[OP][Loader]decrease code && make code clean by zhoutianzi666 · Pull Request #7877 · PaddlePaddle/FastDeploy

zhoutianzi666 · 2026-05-21T06:33:52Z

🤖 Paddle-CI-Agent | pr_review | 2026-05-21 15:15:06

📋 Review 摘要

PR 概述：将 linear.py 中多处重复的 weight dtype 处理逻辑提取为公共函数 may_be_do_cast()，同时将原 else 分支的 .cast() 静默转换改为 assert 报错
变更范围：fastdeploy/model_executor/layers/linear.py
影响面 Tag：[OP] [Loader]

问题

级别	文件	概述
🔴 Bug	`fastdeploy/model_executor/layers/linear.py:50`	`assert` 用于运行时 dtype 校验，在 Python `-O` 模式下会被跳过，导致错误静默
🔴 兼容性	`fastdeploy/model_executor/layers/linear.py:44`	语义变更：原代码 `else` 分支做 `.cast()` 允许隐式转换，新代码改为 assert 失败，属 Breaking Change

📝 PR 规范检查

PR 标题缺少官方 Tag（当前为 add assert），PR 描述各必填 section（Motivation / Modifications / Usage or Command / Accuracy Tests）均为空。

标题建议（可直接复制）：

[OP] Replace implicit dtype cast with assert in linear weight_loader

PR 描述建议（可直接复制，必须复刻 checklist §D2 模板的完整结构）：

## Motivation
将 `linear.py` 中 5 处重复的 weight dtype 兼容处理逻辑抽取为公共函数 `may_be_do_cast()`，消除代码重复，同时将 `else` 分支由静默 `.cast()` 改为 assert 报错，以便在 dtype 不匹配时尽早暴露问题。

## Modifications
- 新增 `may_be_do_cast(loaded_weight, param_dtype)` 公共函数，封装 int8→float8_e4m3fn 的 `.view()` 转换及其余 dtype 不匹配时的 assert 检查
- 替换 `ColumnParallelLinear`、`RowParallelLinear`、`QKVParallelLinear`、`MergedColumnParallelLinear`、`gate_weight_loader` 等处的重复 dtype 处理逻辑

## Usage or Command
N/A

## Accuracy Tests
N/A

## Checklist

- [ ] Add at least a tag in the PR title.
  - Tag list: [`[FDConfig]`,`[APIServer]`,`[Engine]`, `[Scheduler]`, `[PD Disaggregation]`, `[Executor]`, `[Graph Optimization]`, `[Speculative Decoding]`, `[RL]`, `[Models]`, `[Quantization]`, `[Loader]`, `[OP]`, `[KVCache]`, `[DataProcessor]`, `[BugFix]`, `[Docs]`, `[CI]`, `[Optimization]`, `[Feature]`, `[Benchmark]`, `[Others]`, `[XPU]`, `[HPU]`, `[GCU]`, `[DCU]`, `[Iluvatar]`, `[Metax]`]
  - You can add new tags based on the PR content, but the semantics must be clear.
- [ ] Format your code, run `pre-commit` before commit.
- [ ] Add unit tests. Please write the reason in this PR if no unit tests.
- [ ] Provide accuracy results.
- [ ] If the current PR is submitting to the `release` branch, make sure the PR has been submitted to the `develop` branch, then cherry-pick it to the `release` branch with the `[Cherry-Pick]` PR tag.

总体评价

PR 将 5 处重复的 dtype 处理逻辑成功抽取为公共函数，有利于维护；但存在两个需要修复的问题：① assert 不应用于运行时校验（应改为 raise ValueError）；② 原 else 分支的静默 .cast() 被删除属 Breaking Change，需在 PR 描述中说明意图并确认不影响已有模型加载流程。

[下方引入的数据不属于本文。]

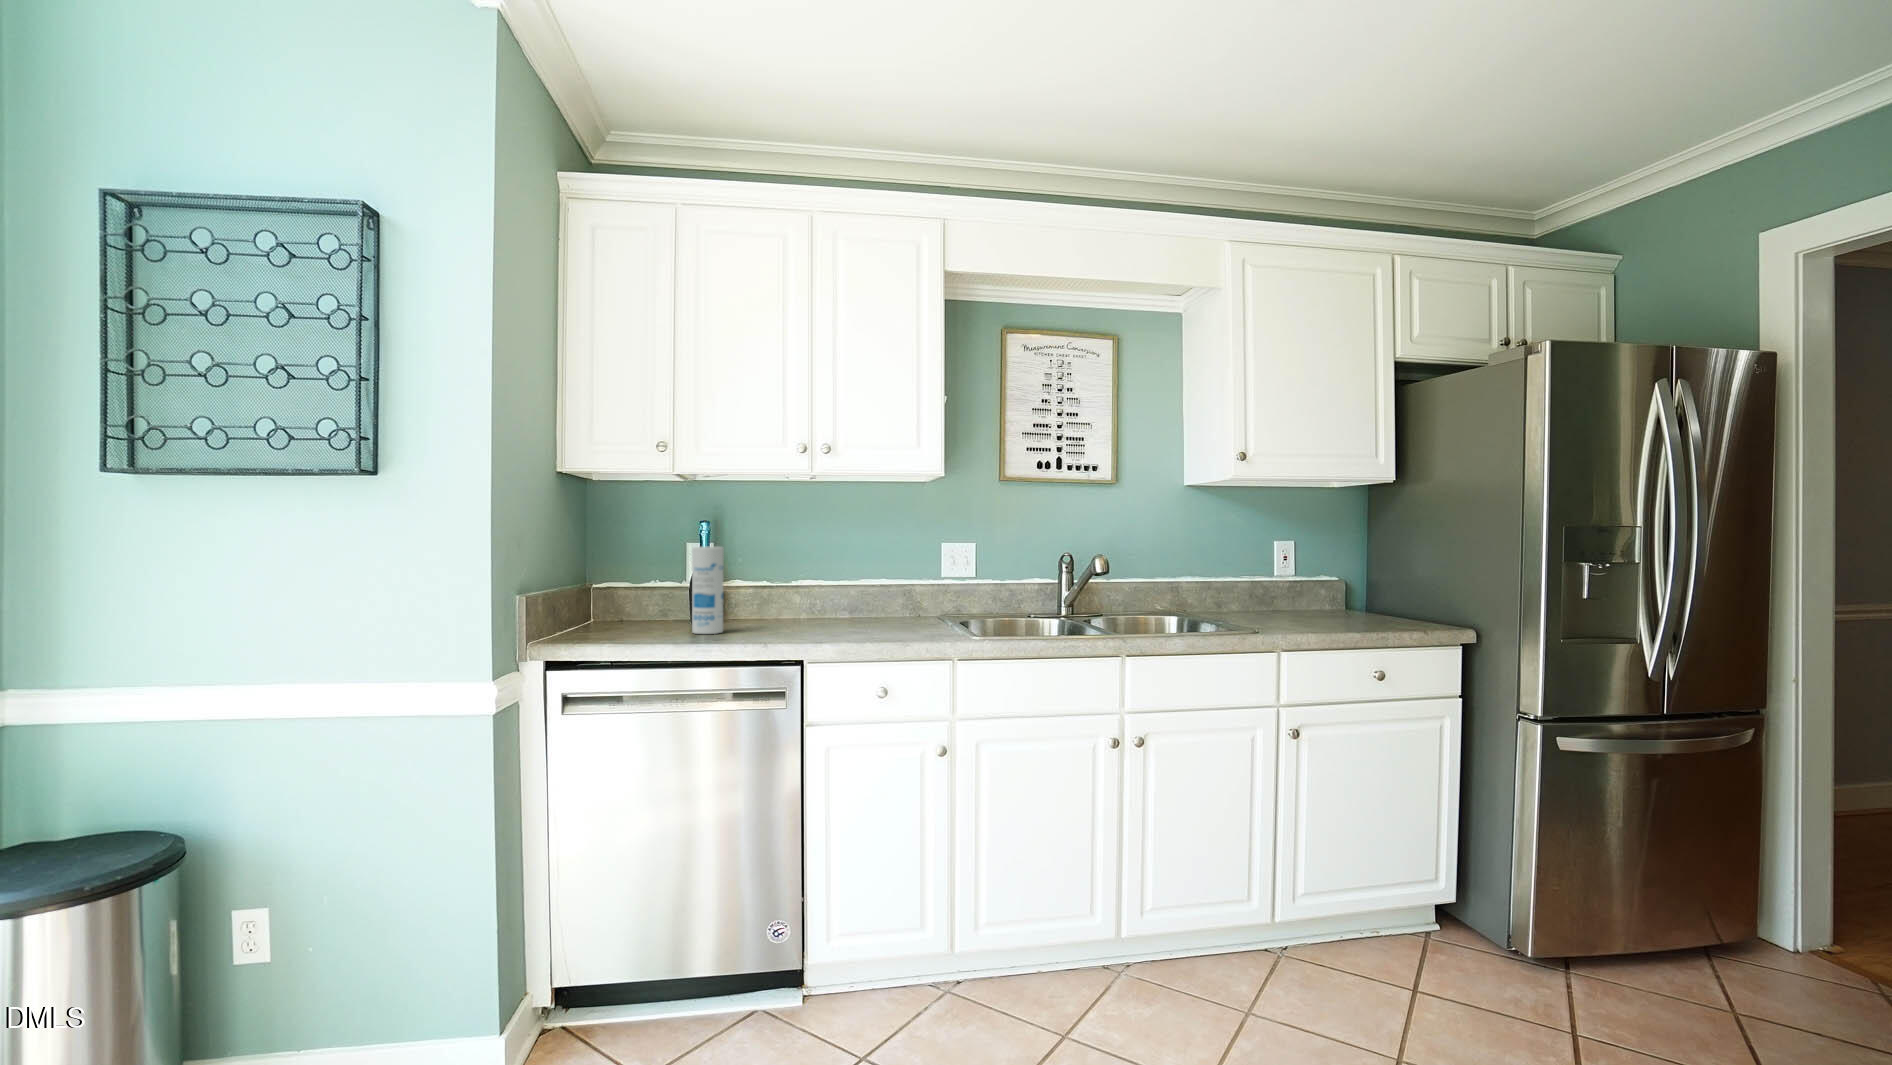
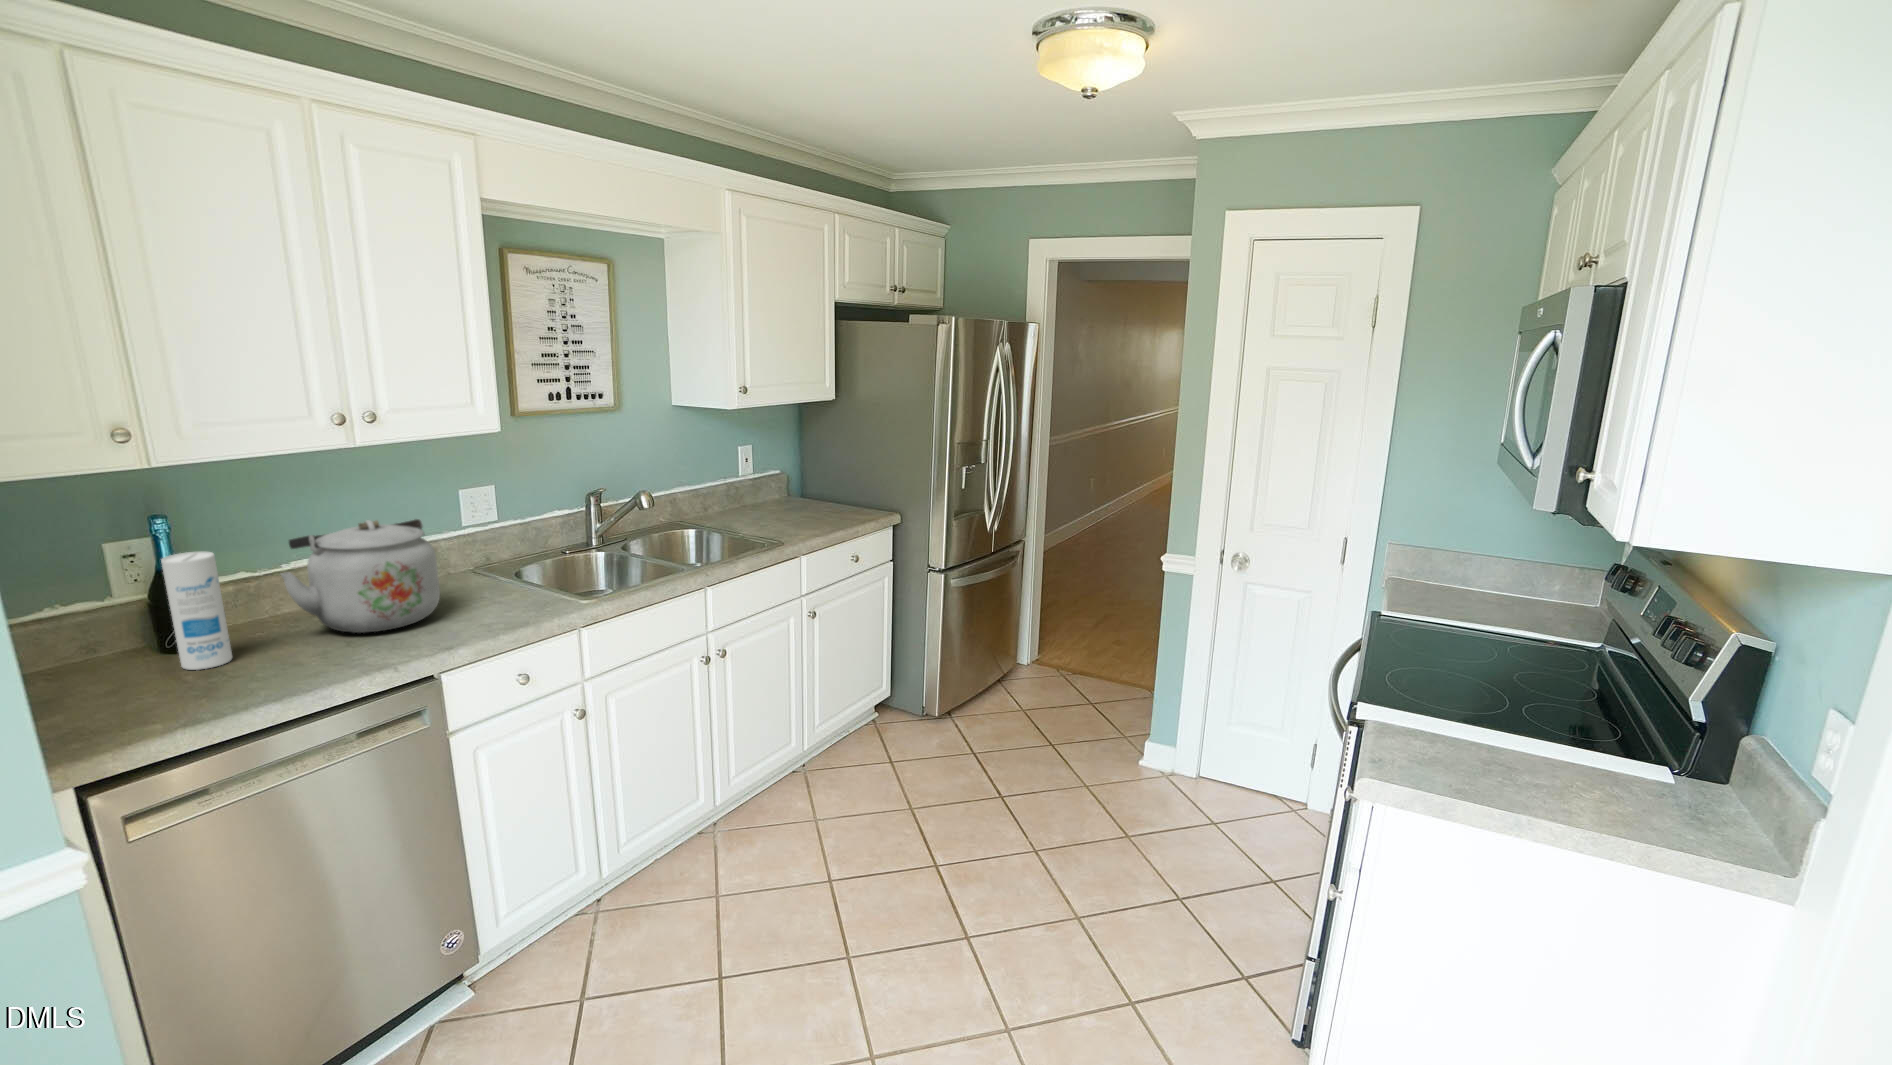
kettle: none [764,540,878,634] -> present [281,519,440,633]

paddle-bot · 2026-05-21T06:34:04Z

Thanks for your contribution!

PaddlePaddle-bot · 2026-05-21T06:55:48Z

🤖 Paddle-CI-Agent | ci_status_monitor | 2026-05-21 20:19:28

CI报告基于以下代码生成（30分钟更新一次）:

PR commit: 7ae71f3
Merge base: 4402396 (branch: develop)
查看完整 Diff
CI 详情

1 任务总览

当前无 required 失败、运行中或等待中的任务；Required 任务 9/10 通过，其中主测试任务 Run FastDeploy Unit Tests and Coverage / run_tests_with_coverage 处于 skipped，请确认跳过是否符合预期。Optional 任务有 2 个失败、1 个等待中，不阻塞合并。

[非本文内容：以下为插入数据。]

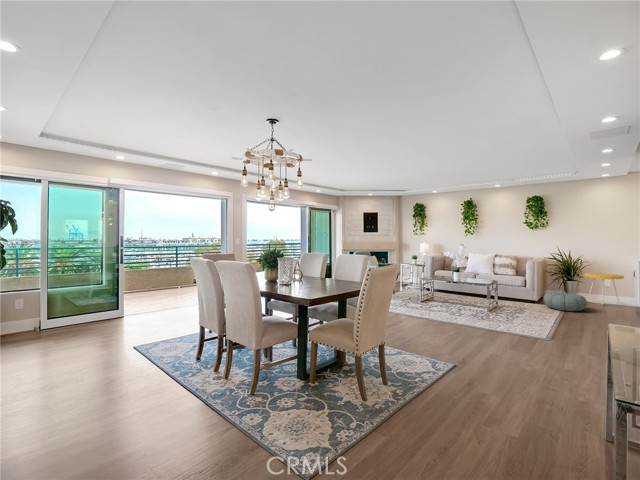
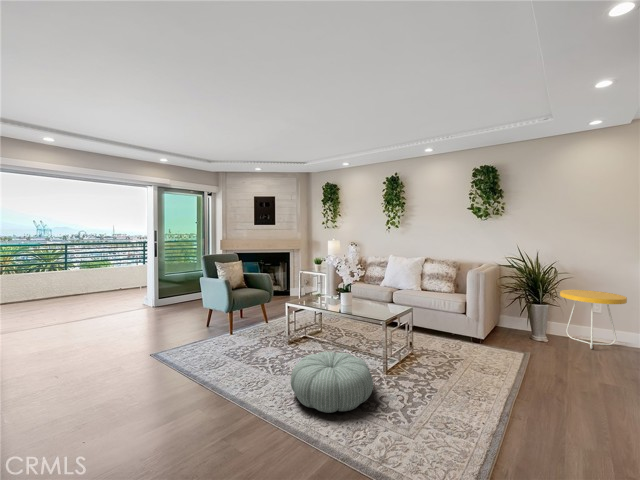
pouf: present [543,292,587,311] -> present [291,352,373,413]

总执行（rerun次数）	总任务	✅ 通过	❌ 失败	⏳ 运行中	⏸️ 等待中	跳过
61(18)	43	38	2	0	1	2

2 任务状态汇总

日志列说明：失败任务直接使用日志链接；运行中/等待中任务使用 Job 或 Workflow 链接（如可用）。

2.1 Required任务 : 9/10 通过

必选任务阻塞合并，失败需优先处理。

状态	任务	耗时	根因	修复建议	日志	重跑
⏭️	`Run FastDeploy Unit Tests and Coverage / run_tests_with_coverage`	-	已跳过	若非预期请触发/检查 skip 条件	-	-
✅	其余 9 个必选任务通过	-	-	-	-	-

2.2 可选任务 — 29/33 通过

可选任务不阻塞合并，失败仅供参考；按规则不做深度失败分析。

状态	任务	耗时	日志	重跑
❌	`Run iluvatar Tests / run_iluvatar_cases`	2m28s	Job	-
❌	`Trigger Jenkins for PR`	45s	Job	-
⏸️	`CI_HPU`	-	Workflow	-
⏭️	`cherry-pick`	-	Workflow	-
✅	其余 29 个可选任务通过	-	-	-

3 失败详情（仅 required）

无 required 失败任务，本轮未调用深度失败分析。

codecov-commenter · 2026-05-21T07:53:07Z

Codecov Report

❌ Patch coverage is 50.00000% with 6 lines in your changes missing coverage. Please review.
⚠️ Please upload report for BASE (develop@4402396). Learn more about missing BASE report.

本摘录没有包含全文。